SOURCE MATERIAL Start Marker

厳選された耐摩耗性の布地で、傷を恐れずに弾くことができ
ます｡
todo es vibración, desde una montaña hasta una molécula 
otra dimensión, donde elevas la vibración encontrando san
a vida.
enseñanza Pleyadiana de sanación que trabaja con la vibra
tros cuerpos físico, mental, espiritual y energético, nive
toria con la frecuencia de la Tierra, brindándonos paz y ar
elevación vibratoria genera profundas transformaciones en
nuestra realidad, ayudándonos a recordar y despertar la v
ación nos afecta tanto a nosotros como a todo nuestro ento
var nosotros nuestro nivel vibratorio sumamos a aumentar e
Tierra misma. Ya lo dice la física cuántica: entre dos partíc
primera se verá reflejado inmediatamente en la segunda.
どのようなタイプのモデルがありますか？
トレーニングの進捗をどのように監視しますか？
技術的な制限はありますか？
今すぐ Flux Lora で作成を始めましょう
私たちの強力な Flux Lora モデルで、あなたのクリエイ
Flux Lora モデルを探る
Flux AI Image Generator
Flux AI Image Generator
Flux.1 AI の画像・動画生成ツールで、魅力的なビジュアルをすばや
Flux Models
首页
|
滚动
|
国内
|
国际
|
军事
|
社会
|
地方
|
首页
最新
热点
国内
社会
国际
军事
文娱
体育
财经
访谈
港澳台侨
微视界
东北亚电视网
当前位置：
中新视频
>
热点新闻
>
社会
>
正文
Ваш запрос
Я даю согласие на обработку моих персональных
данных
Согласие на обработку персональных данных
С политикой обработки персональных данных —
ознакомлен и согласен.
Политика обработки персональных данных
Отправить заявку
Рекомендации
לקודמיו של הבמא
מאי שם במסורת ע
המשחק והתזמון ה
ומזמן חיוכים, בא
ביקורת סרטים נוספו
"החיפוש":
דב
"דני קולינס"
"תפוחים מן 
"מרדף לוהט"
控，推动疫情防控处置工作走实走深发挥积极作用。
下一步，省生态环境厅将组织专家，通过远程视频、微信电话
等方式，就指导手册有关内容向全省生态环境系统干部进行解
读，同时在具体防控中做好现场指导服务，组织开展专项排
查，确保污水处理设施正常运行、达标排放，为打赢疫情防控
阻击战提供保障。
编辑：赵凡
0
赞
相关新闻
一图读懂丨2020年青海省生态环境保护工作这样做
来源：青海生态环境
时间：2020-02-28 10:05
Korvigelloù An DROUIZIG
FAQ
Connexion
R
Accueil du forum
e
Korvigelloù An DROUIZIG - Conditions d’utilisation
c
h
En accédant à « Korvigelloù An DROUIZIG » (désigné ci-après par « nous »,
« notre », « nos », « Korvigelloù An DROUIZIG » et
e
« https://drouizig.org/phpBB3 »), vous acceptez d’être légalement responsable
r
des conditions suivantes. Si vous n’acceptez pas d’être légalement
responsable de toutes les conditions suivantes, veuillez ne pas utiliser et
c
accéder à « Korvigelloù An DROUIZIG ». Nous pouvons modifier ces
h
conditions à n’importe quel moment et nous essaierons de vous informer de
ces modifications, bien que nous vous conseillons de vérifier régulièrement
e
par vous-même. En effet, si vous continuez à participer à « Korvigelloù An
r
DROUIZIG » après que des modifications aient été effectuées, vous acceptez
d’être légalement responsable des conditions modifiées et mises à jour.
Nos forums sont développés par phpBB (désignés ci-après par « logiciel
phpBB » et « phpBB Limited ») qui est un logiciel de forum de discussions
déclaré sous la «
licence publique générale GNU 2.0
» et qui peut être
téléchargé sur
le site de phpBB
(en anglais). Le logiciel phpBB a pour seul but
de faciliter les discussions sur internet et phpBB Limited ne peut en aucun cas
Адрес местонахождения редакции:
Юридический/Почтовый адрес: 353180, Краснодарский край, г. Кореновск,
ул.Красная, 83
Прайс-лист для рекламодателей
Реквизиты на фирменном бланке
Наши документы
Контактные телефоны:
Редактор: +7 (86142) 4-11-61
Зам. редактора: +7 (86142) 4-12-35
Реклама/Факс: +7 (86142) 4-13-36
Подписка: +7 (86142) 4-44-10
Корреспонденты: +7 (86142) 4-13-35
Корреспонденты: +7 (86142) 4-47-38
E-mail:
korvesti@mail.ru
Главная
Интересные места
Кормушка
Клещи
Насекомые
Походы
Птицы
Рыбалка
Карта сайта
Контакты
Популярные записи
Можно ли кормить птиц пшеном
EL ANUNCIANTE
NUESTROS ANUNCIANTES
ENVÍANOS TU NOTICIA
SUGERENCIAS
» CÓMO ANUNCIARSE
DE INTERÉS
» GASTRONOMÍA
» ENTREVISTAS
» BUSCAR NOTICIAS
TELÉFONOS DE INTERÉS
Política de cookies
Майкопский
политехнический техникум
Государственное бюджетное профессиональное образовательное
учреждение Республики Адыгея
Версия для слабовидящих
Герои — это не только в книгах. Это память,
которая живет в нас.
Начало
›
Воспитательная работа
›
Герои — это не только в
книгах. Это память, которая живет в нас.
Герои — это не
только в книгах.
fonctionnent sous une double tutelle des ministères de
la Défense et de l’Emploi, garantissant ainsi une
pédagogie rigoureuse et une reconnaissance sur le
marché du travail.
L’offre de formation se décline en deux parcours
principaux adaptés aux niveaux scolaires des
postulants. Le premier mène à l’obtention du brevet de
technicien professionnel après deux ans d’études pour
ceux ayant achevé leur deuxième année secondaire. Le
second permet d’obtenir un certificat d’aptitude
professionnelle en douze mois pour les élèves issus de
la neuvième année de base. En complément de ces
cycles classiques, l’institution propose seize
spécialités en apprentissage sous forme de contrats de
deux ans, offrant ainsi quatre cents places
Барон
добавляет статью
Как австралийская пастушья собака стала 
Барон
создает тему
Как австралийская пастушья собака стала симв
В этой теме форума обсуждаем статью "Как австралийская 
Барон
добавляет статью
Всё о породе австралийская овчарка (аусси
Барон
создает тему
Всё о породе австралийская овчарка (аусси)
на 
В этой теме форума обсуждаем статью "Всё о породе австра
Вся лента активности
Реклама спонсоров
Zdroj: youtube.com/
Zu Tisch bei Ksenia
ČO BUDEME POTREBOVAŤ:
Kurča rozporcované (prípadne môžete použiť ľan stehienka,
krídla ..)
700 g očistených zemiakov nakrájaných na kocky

SOURCE MATERIAL End Marker

#### [ABOUT THIS TASK]
Find the string "только" in the listing and return every line that holds it.

#### [OUTPUT BELOW]
Герои — это не только в книгах. Это память,
Герои — это не только в
только в книгах.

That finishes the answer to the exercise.